■ The data
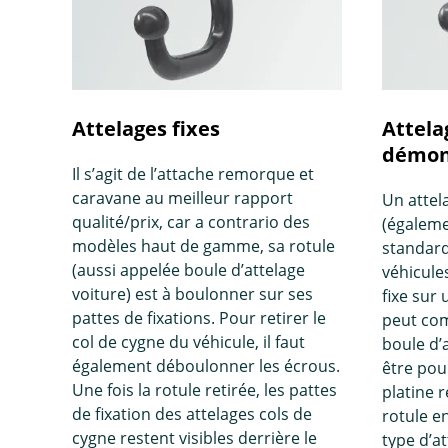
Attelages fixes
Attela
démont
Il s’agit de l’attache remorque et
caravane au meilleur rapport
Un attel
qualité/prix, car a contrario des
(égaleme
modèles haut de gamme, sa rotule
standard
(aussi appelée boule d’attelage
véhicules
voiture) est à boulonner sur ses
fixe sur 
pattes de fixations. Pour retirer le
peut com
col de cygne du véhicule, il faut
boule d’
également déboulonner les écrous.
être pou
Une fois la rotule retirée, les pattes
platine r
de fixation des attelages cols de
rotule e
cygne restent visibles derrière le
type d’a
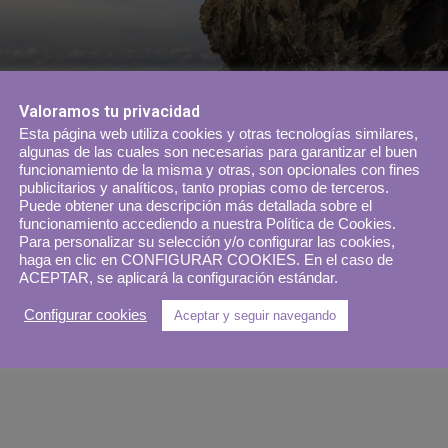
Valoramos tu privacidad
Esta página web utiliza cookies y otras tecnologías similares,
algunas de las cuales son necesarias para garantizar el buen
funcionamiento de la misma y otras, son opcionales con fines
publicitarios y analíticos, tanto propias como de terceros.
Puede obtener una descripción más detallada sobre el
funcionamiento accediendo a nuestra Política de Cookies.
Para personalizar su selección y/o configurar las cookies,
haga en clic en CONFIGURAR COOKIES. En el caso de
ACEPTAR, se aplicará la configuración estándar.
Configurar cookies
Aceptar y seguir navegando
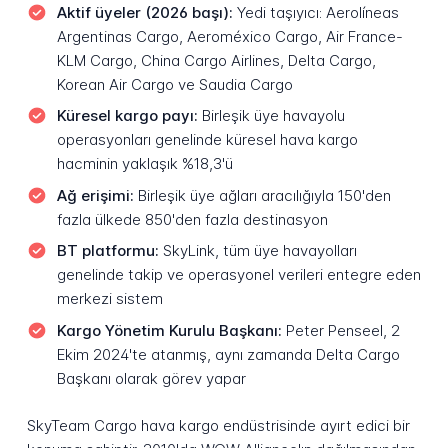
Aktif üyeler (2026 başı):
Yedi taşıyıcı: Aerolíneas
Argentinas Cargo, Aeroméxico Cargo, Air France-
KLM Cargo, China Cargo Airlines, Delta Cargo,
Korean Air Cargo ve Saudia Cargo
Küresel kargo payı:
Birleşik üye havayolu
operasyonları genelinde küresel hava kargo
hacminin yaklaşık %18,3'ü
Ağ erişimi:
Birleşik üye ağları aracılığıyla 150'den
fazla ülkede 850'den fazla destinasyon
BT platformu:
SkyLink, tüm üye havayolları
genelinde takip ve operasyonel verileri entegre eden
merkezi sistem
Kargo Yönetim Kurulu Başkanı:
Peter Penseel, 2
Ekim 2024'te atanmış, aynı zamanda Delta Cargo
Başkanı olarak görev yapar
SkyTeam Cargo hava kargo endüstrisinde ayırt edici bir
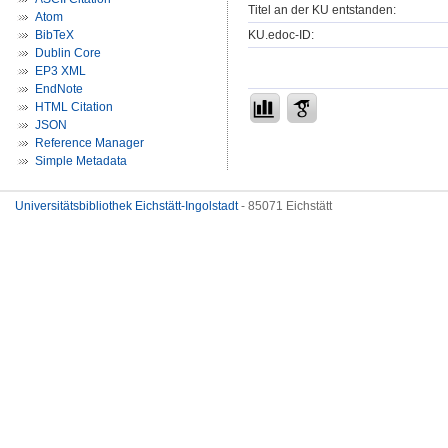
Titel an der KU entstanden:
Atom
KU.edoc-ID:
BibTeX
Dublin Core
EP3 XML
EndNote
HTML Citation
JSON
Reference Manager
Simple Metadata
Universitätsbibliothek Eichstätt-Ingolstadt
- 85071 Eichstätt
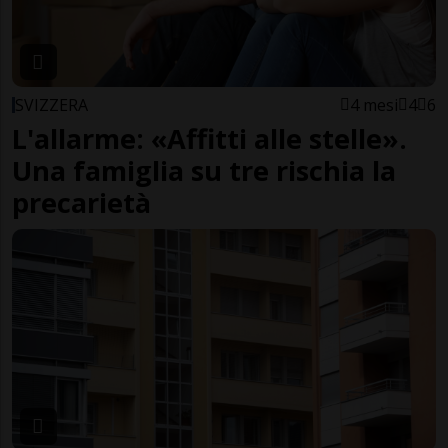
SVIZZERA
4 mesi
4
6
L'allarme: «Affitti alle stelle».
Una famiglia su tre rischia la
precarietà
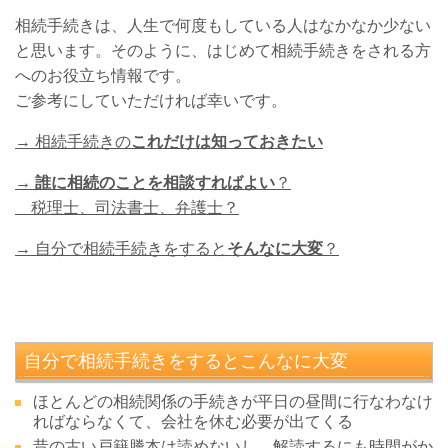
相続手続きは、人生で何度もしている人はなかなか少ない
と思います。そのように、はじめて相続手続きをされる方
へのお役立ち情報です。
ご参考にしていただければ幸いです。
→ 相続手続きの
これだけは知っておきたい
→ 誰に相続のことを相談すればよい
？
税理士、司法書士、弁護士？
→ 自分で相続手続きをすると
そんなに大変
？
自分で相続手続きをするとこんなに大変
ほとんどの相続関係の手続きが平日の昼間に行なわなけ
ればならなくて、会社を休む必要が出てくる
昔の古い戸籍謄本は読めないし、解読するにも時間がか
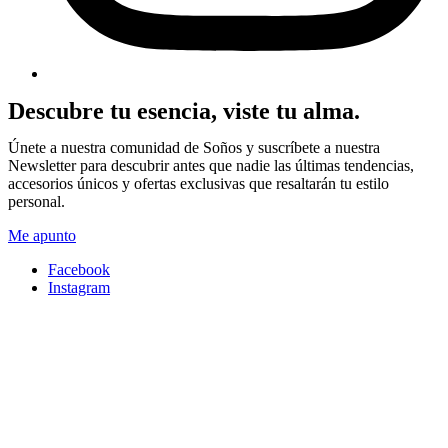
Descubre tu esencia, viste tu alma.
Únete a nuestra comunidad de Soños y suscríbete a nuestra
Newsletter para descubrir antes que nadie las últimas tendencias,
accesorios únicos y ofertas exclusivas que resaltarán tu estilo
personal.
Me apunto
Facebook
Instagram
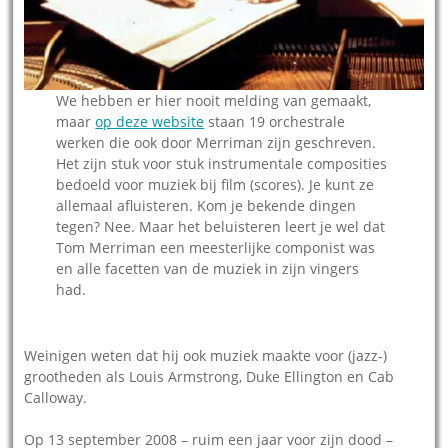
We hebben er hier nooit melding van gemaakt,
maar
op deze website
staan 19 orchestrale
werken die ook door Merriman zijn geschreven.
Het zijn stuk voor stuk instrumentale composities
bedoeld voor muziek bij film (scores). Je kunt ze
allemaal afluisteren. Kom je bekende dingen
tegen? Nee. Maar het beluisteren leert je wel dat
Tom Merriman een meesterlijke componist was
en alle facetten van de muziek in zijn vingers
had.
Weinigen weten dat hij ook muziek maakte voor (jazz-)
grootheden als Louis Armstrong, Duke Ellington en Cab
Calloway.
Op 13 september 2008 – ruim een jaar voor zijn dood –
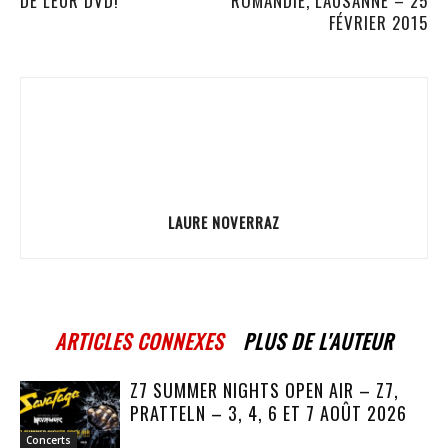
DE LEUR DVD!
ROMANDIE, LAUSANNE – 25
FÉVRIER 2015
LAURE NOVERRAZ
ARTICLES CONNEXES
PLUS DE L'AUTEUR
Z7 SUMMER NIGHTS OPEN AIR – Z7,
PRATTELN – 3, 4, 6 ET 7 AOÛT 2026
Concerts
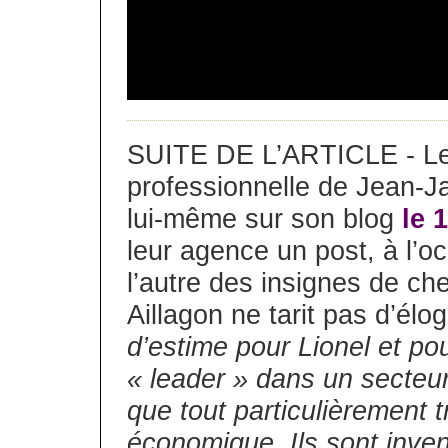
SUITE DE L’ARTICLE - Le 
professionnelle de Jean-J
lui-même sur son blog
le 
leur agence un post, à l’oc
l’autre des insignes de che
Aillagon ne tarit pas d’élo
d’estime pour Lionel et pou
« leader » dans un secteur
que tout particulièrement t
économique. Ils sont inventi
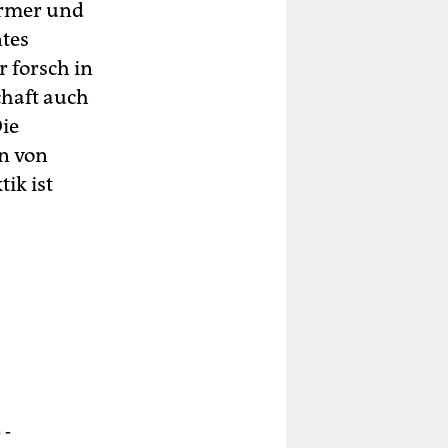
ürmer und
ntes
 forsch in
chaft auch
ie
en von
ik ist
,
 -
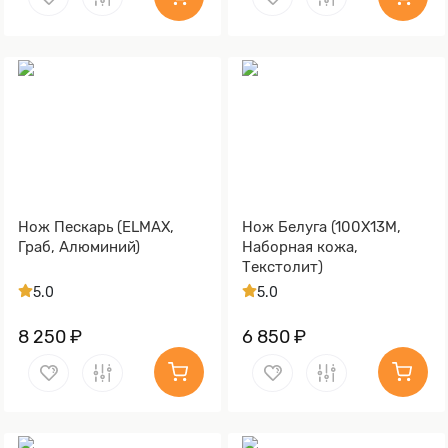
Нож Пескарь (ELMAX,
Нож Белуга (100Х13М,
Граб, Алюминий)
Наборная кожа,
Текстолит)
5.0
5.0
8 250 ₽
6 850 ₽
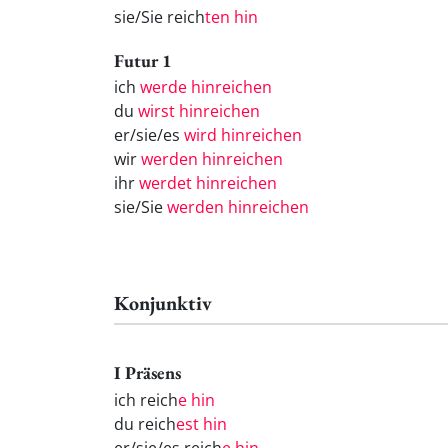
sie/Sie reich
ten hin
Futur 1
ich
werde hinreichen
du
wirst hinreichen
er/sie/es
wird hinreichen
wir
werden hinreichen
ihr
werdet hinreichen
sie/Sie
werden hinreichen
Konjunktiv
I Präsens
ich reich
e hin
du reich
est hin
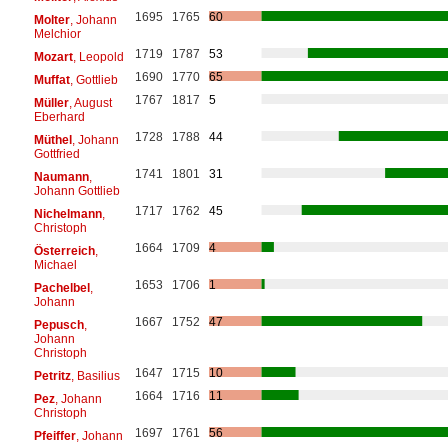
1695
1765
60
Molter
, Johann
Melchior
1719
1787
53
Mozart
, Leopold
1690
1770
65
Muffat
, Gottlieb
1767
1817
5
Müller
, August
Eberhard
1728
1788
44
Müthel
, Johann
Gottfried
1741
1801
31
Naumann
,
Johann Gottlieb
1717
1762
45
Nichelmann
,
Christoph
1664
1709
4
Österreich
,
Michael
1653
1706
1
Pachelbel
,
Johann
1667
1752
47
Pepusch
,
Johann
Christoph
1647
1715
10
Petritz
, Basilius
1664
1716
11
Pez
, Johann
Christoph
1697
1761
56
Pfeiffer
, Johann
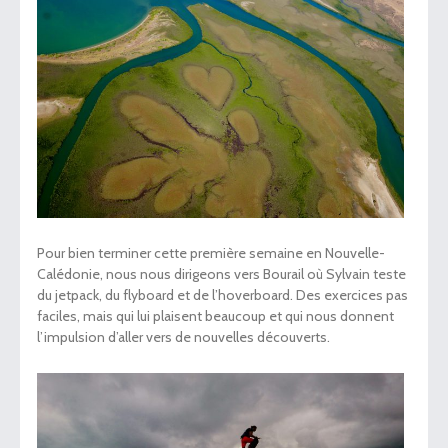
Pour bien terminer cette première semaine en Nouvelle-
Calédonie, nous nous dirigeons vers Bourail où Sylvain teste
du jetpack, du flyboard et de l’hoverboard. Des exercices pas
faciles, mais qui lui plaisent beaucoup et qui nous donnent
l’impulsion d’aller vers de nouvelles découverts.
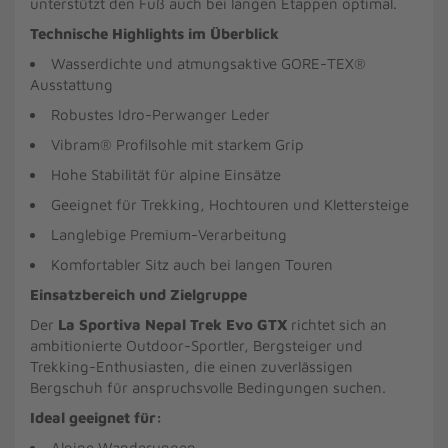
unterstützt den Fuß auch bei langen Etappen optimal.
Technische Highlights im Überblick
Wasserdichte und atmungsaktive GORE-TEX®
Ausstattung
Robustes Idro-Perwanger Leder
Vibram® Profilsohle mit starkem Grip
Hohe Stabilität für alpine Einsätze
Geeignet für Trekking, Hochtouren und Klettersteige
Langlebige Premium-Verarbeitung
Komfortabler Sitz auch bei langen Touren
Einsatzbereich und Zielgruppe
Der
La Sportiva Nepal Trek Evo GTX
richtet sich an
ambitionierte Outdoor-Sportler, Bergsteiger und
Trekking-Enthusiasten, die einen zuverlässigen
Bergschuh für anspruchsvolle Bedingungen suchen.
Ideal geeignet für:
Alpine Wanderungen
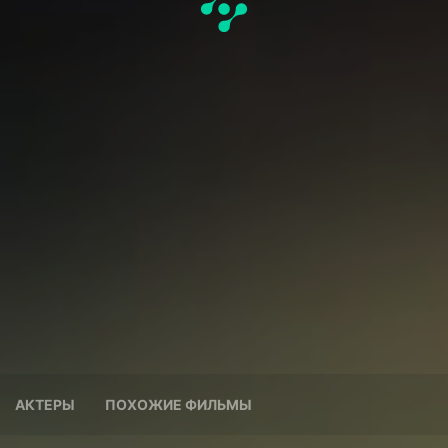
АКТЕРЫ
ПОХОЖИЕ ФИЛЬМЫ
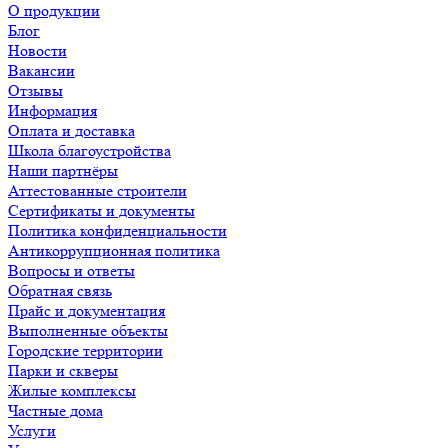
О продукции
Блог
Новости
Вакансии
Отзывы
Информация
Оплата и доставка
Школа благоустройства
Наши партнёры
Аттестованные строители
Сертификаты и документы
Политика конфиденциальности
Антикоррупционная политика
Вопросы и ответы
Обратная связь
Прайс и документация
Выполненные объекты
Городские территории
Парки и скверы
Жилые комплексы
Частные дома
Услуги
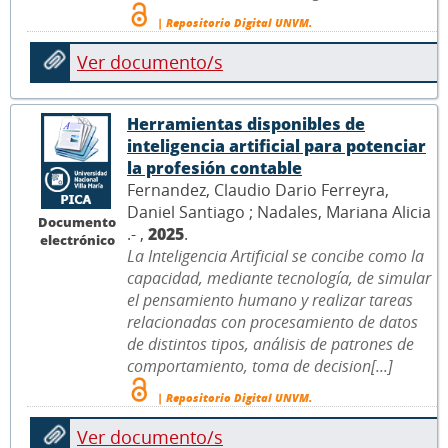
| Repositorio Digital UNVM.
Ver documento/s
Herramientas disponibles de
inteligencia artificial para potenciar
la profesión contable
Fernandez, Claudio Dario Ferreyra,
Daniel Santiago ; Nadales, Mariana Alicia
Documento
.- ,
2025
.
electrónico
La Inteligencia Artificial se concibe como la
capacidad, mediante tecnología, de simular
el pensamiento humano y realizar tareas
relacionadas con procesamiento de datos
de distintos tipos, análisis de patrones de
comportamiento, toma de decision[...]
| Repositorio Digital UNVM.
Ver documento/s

■ Problem to work on
In the records above, start at the line containing "Valoramos tu privacidad" and end after the line containing "Aceptar y seguir navegando". Convert those lines into a Markdown table with a "No." column for the row number and a "Text" column for the line, leaving out any blank lines.

■ Exercise response
| No. | Text |
|---|---|
| 1 | Valoramos tu privacidad |
| 2 | Esta página web utiliza cookies y otras tecnologías similares, |
| 3 | algunas de las cuales son necesarias para garantizar el buen |
| 4 | funcionamiento de la misma y otras, son opcionales con fines |
| 5 | publicitarios y analíticos, tanto propias como de terceros. |
| 6 | Puede obtener una descripción más detallada sobre el |
| 7 | funcionamiento accediendo a nuestra Política de Cookies. |
| 8 | Para personalizar su selección y/o configurar las cookies, |
| 9 | haga en clic en CONFIGURAR COOKIES. En el caso de |
| 10 | ACEPTAR, se aplicará la configuración estándar. |
| 11 | Configurar cookies |
| 12 | Aceptar y seguir navegando |